Mounia Meddour a décidé de filmer assez près des corps et des visages. Elle a beaucoup travaillé en amont avec son chef opérateur, Léo Lefèvre. La cinéaste voulait à la fois un film poétique et viscéral, immersif et organique. "Je savais qu’on aurait un plan de travail très serré, cinq semaines de tournage, six jours sur sept. Il fallait déterminer précisément ce qu’on voulait tourner : un film sur la pulsion de vie à la mise en scène fiévreuse. Etre du point de vue de Nedjma, découvrir les autres personnages à travers elle, donc avoir cette caméra proche d’elle, qui épouse chacun de ses mouvements, lorsqu’elle coud, lorsqu’elle cherche, lorsqu’elle trouve… Pour les scènes chorales, on avait un plan au sol avec les déplacements de chacune des filles."
Ce qu’on a appelé la « guerre civile algérienne » ou la « décennie noire » est le conflit qui a opposé le gouvernement algérien à divers groupes islamistes armés à partir de 1991. On dénombrera à son terme plus de 150 000 morts, des dizaines de milliers d’exilés, un million de personnes déplacées. Historiquement, ce conflit trouve sa source dans les difficultés économiques de la fin des années 80, liées à la chute du prix du pétrole – la principale ressource du pays. En octobre 1988 éclatent des émeutes qui réclament de meilleures conditions de vie et l’ouverture démocratique. Le gouvernement issu du parti unique de l’époque, le FLN y consent. Plusieurs partis se créent. En décembre 1991, le Front islamique du salut (FIS), est sur le point de l’emporter aux législatives. Son projet : instaurer un régime islamique.
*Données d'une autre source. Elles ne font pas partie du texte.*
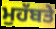
ਮੁਹੱਬਤੇ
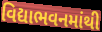
વિદ્યાભવનમાંથી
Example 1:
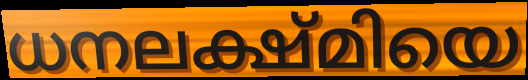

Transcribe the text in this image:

ധനലക്ഷ്മിയെ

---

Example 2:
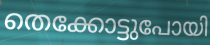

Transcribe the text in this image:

തെക്കോട്ടുപോയി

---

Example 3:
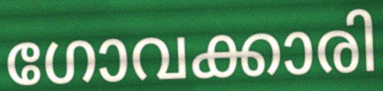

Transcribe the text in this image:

ഗോവക്കാരി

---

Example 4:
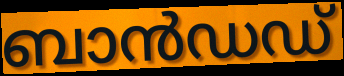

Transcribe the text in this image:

ബാൻഡഡ്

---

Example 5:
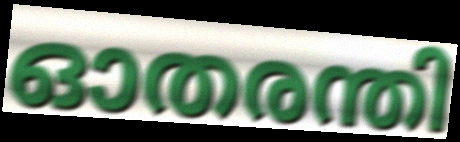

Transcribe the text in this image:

ഓതരന്തി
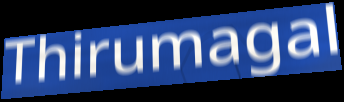
Thirumagal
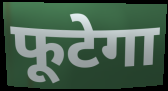
फूटेगा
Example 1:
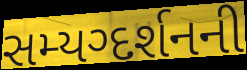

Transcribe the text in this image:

સમ્યગ્દર્શનની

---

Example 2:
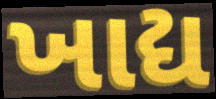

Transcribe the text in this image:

ખાદ્ય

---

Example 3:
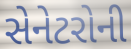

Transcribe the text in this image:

સેનેટરોની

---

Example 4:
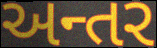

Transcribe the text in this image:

અન્તર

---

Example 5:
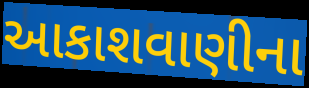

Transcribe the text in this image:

આકાશવાણીના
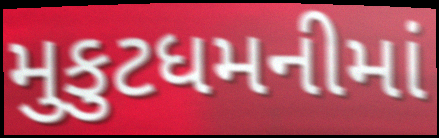
મુકુટધમનીમાં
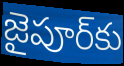
జైపూర్‌కు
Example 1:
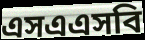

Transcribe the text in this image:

এসএএসবি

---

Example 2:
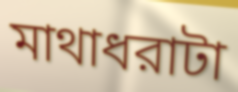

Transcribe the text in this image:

মাথাধরাটা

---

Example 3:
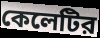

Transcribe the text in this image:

কেলেটির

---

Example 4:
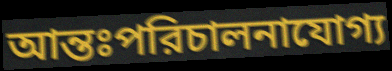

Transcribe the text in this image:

আন্তঃপরিচালনাযোগ্য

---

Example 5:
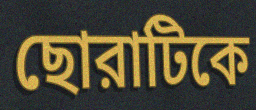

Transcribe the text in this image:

ছোরাটিকে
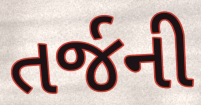
તર્જની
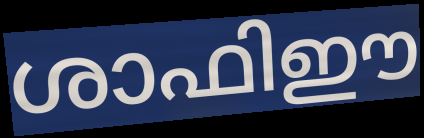
ശാഫിഈ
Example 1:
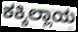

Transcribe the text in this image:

ಕಕ್ಕಿಲ್ಲಾಯ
Le pouvoir en place réagit en annulant le deuxième tour des législatives et en interdisant le FIS. Sur ses décombres nait le Mouvement islamique armé (MIA) qui donnera naissance au Groupe Islamique Armé (GIA) et à l’Armée islamique du salut (AIS). Assassinats, enlèvements, ces deux mouvements terrorisent la population civile – tout en se faisant aussi la guerre entre eux. La peur transforme en profondeur les moeurs de la société algérienne. L’escalade de la violence trouve son apogée en 1997 avec les massacres perpétrés par le GIA à Raïs en août et à Bentalha, en septembre. Cette stratégie du massacre divise au sein même du GIA, dont certains membres iront fonder le Groupe salafiste pour la prédication et le combat (GSPC) qui deviendra le futur Al Qaïda au Maghreb Islamique (AQMI). La première élection à la présidence d’Abdelaziz Bouteflika, en 1999, marque la fin du conflit : des lois sont promulguées amnistiant aussi bien les combattants du GIA que les militaires ayant répondu à la violence par la violence. Bouteflika agitera longtemps le spectre de la guerre civile, s’auto-proclamant seul rempart au désordre en Algérie.